Cover V10, I09

Table 1
Table 2
Table 3


Why Energy Consumption Matters

Gilbert Held

Serious energy problems are facing residents of California and other western states. Commencing with utility companies reducing voltage by a few percent during the summer of 2000 that resulted in brownouts, the electrical situation rapidly deteriorated to rolling blackouts during the beginning of the year 2001. With the summer of 2001 upon us, it is apparent that both business and residential electrical consumers will continue to face a challenging situation. What may not be as apparent is that, as the cost of energy increases, so does the need to examine the operational energy cost of computer equipment during the equipment acquisition cycle. In this article, I will review the manner by which energy is billed and explain why a small change in the cost per kilowatt hour (kwh) can significantly affect the operating cost of data center equipment. I will examine the energy consumption of several general types of equipment and note how a small difference in the consumption level can affect the lifetime cost of equipment.


Consider the three key components that define an electrical circuit. Those components are the current flowing through a circuit, the voltage potential used to drive the current through the circuit, and the resistance to the flow of electrons in the circuit. The relationship between current (I), voltage (V), and resistance (R) is given by Ohm's Law where:

I = V/R or V = R x I

The resistance unit is the ohm, while current and voltage are expressed in terms of amperes and volts. As current flows through a circuit, heat is generated based upon the current flow and resistance. This heat represents the power expended due to resistance and is expressed as:

P = IV = I2R = V2R

where P is expressed in watts. Because power is formally defined as the rate at which work is performed, we would measure power expended during a time interval (1 hour). Thus, a watt-hour is used to define work performed by a device at a constant rate of 1 watt for a period of 1 hour. Because the watt is inconveniently small, the kilowatt (1kw = 1000w) and the megawatt (1mw = 1000kw = 1,000,000w) are more commonly used. A kilowatt-hour (kwh) is the unit by which an electric power company typically bills its consumers. It should be noted that a kwh technically represents a unit of work or energy and not a unit of power. Thus, the bill we receive each month for consuming a certain number of kwh is for energy consumed.

Raw data:
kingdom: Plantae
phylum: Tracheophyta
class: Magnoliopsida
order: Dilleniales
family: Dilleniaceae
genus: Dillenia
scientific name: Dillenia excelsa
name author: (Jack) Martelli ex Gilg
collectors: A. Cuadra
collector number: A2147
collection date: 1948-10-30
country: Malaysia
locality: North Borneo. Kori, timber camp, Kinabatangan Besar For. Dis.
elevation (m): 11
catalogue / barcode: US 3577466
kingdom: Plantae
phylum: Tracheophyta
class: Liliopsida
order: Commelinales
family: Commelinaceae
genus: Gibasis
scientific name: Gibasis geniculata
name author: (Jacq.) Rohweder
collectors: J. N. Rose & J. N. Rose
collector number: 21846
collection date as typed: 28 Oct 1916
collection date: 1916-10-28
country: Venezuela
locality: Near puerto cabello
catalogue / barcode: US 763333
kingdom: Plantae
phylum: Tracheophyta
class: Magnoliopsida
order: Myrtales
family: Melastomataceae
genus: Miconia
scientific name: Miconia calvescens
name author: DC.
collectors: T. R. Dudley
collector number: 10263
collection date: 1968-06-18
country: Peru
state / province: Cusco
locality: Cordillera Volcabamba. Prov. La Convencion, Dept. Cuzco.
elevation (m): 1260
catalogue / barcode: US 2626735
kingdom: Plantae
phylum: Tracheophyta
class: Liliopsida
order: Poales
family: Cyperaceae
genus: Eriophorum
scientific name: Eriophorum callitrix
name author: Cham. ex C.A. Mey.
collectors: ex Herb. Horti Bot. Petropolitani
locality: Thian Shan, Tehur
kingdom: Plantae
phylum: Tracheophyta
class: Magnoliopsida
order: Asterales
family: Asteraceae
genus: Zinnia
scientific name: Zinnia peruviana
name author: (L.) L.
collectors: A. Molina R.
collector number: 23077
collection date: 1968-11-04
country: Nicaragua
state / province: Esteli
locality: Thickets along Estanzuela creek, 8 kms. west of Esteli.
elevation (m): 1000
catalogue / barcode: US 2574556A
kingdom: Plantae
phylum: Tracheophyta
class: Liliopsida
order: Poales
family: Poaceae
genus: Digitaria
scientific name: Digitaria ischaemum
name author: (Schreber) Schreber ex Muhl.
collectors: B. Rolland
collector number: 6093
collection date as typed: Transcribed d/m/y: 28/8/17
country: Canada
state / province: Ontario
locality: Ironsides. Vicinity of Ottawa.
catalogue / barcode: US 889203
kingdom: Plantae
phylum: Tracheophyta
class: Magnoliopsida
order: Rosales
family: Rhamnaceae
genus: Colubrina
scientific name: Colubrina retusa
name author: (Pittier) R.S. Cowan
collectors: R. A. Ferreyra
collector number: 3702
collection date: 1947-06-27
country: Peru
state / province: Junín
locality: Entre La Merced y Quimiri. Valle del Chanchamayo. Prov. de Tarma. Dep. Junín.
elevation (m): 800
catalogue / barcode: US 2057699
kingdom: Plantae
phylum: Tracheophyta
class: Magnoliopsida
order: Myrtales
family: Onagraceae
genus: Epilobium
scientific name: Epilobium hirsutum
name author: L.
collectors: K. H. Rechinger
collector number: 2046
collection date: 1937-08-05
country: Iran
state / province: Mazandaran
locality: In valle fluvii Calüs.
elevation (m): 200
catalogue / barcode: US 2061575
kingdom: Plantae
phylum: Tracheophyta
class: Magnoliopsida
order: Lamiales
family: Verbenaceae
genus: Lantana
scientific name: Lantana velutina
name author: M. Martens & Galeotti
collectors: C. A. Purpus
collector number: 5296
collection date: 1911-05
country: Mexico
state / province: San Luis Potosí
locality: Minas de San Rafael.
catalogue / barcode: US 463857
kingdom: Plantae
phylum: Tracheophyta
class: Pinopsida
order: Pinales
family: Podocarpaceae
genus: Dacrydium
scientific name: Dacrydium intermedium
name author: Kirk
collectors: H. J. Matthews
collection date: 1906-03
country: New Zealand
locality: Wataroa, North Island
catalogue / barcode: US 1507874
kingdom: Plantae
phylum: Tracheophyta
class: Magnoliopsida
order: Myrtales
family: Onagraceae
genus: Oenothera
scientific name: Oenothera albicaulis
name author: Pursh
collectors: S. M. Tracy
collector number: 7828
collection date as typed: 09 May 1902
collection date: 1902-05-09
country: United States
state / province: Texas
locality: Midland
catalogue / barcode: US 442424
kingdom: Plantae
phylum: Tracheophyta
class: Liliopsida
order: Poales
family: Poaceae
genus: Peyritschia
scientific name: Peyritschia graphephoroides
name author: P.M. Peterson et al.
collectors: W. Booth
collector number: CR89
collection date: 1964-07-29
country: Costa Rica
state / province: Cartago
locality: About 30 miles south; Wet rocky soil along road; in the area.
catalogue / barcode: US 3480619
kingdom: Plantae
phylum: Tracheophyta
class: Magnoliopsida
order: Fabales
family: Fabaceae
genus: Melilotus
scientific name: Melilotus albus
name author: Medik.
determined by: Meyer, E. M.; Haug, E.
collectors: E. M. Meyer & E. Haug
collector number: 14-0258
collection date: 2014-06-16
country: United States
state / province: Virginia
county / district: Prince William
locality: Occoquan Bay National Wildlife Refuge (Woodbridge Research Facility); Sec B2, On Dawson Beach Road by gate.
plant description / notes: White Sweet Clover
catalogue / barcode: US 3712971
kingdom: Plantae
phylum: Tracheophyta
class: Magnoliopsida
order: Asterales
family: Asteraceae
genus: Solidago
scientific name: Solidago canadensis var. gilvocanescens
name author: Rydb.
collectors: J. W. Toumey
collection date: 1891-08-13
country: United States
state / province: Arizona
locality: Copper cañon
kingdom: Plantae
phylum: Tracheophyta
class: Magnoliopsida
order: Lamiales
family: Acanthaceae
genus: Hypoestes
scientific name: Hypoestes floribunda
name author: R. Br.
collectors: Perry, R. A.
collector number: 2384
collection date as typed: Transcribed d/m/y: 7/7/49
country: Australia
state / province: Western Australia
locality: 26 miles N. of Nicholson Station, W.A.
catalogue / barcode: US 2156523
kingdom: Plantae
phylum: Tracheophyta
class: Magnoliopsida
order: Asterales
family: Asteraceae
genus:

Required actions:
**1.** From the article on energy consumption, write out the passage starting with "P = IV = I2R" and going on through "for energy consumed.".
**2.** Extend the article on energy consumption, beginning after its last sentence.
The records are separate material and have no connection to the article on energy consumption.

Per-task answers:
**1.**
P = IV = I2R = V2R

where P is expressed in watts. Because power is formally defined as the rate at which work is performed, we would measure power expended during a time interval (1 hour). Thus, a watt-hour is used to define work performed by a device at a constant rate of 1 watt for a period of 1 hour. Because the watt is inconveniently small, the kilowatt (1kw = 1000w) and the megawatt (1mw = 1000kw = 1,000,000w) are more commonly used. A kilowatt-hour (kwh) is the unit by which an electric power company typically bills its consumers. It should be noted that a kwh technically represents a unit of work or energy and not a unit of power. Thus, the bill we receive each month for consuming a certain number of kwh is for energy consumed.

**2.**
KWH Cost Variations

The cost per kwh varies considerably from state to state and even within a state based upon a number of factors. Those factors include the cost of fuel used to generate electricity, the distance of a power plant from the location of the fuel, property taxes the utility pays to the local community, and a potential range of taxes the ultimate consumer finds added to their monthly bill. The end result is a cost per kwh that varies from approximately $.05 per kwh in the Pacific Northwest where hydroelectric power generation represents both a renewable and economical source of electric generation, to over $.10 per kwh in the Northeastern portion of the United States where generators primarily depend upon imported oil.

24/7 Operations

When I was growing up, my parents followed me around the house turning off unneeded lights. Although we cannot walk around a modern data center turning off servers, we can appreciate the need to compare the operational costs of different devices.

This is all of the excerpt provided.